*DATASET ENTRIES*

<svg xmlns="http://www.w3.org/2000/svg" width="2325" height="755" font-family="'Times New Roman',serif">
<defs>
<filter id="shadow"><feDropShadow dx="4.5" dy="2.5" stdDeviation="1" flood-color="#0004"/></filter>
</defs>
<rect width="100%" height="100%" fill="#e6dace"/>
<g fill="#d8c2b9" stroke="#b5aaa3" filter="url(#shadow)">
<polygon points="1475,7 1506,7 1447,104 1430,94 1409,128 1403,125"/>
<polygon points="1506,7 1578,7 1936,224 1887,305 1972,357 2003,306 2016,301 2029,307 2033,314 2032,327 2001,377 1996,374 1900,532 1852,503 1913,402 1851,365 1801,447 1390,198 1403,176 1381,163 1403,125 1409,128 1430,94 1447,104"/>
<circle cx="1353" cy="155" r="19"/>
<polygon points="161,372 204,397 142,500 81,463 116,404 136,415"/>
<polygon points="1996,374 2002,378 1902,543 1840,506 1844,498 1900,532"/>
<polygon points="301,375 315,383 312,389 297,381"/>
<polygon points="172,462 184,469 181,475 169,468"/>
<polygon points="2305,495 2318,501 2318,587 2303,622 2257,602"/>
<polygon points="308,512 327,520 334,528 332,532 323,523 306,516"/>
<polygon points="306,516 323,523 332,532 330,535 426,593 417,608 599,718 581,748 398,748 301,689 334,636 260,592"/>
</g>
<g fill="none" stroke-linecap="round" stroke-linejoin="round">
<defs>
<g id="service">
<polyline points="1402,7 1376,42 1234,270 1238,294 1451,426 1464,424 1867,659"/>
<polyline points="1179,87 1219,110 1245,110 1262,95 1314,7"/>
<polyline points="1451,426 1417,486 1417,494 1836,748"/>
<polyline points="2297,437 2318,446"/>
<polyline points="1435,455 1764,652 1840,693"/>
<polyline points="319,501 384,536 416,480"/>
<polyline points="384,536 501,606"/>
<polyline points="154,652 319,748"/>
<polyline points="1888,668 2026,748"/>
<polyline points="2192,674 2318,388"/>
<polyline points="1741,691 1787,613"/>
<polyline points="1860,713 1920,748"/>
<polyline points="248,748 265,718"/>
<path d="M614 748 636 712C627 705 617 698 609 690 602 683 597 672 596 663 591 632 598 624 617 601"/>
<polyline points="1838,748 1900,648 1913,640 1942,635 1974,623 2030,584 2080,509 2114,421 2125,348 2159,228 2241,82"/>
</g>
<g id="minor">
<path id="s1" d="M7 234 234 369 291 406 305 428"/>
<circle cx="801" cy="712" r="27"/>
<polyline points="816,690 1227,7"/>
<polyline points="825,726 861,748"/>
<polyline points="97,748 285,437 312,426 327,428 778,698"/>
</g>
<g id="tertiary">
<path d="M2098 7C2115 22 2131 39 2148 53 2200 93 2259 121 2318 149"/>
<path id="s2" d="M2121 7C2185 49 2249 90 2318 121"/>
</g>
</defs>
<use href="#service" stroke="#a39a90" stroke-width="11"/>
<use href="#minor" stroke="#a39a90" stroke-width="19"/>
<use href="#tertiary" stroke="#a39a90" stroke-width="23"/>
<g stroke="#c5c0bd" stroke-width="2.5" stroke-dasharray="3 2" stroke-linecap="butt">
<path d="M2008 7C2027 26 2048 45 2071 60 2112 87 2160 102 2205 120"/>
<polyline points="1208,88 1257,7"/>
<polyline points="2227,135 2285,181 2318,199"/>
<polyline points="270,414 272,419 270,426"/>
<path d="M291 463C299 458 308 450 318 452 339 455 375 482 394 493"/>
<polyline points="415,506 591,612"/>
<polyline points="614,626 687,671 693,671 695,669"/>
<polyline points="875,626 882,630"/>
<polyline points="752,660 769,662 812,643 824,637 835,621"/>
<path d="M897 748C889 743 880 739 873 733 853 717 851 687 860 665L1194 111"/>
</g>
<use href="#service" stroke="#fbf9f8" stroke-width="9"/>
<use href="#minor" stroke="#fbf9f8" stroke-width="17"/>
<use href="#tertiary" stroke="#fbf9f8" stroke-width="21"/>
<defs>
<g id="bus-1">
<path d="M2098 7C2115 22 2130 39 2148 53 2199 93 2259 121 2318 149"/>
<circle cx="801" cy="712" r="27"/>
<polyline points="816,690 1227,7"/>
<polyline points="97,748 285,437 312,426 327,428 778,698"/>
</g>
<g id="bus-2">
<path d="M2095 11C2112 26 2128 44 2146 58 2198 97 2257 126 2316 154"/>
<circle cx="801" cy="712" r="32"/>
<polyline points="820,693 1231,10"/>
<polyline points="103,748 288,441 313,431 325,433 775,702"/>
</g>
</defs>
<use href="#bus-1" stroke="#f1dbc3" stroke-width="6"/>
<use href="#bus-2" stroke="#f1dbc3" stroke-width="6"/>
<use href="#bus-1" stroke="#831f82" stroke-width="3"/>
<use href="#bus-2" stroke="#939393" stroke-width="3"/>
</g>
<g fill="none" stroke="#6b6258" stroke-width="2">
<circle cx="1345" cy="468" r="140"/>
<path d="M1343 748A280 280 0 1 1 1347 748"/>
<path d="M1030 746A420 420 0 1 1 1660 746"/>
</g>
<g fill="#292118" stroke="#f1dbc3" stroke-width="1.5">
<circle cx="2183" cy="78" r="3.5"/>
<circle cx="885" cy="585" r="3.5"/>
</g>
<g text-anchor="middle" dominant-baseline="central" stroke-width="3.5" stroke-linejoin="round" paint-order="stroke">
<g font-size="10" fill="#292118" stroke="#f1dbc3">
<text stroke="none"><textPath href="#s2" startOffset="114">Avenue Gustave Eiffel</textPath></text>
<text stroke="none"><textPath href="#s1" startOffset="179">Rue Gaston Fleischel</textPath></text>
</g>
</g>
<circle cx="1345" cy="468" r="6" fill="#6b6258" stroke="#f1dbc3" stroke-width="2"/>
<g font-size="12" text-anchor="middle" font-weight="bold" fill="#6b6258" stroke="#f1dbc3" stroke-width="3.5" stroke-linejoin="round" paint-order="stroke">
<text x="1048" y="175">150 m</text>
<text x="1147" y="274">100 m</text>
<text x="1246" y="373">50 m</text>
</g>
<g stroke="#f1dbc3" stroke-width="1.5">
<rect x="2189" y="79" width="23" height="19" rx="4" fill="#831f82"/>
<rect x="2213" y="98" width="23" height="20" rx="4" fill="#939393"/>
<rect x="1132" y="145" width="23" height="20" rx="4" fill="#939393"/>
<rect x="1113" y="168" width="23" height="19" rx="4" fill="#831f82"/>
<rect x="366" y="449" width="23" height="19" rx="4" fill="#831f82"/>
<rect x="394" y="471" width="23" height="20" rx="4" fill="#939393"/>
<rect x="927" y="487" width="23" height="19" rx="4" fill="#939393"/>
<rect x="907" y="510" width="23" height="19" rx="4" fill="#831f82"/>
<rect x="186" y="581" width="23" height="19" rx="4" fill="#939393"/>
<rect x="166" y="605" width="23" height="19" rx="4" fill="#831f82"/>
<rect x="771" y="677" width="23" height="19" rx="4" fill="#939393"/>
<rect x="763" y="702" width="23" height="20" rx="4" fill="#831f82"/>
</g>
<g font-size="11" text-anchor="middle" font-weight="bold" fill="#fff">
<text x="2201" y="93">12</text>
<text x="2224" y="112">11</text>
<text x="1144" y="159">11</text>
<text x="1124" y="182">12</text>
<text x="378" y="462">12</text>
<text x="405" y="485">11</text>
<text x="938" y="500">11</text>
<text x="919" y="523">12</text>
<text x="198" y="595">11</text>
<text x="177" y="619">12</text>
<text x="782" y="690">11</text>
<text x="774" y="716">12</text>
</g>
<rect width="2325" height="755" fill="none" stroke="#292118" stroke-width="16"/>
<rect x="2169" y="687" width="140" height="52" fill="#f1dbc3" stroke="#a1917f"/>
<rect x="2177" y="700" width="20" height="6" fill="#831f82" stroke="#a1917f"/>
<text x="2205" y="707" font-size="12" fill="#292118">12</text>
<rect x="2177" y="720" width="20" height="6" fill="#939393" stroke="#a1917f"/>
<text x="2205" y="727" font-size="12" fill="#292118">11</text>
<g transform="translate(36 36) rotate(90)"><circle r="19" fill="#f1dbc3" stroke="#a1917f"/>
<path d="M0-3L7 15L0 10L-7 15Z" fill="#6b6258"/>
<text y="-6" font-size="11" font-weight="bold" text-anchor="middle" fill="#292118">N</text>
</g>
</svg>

*AIM OF THE EXERCISE*
I need each line from the listing where the word "shadow" occurs.

*EXPECTED ANSWER*
<filter id="shadow"><feDropShadow dx="4.5" dy="2.5" stdDeviation="1" flood-color="#0004"/></filter>
<g fill="#d8c2b9" stroke="#b5aaa3" filter="url(#shadow)">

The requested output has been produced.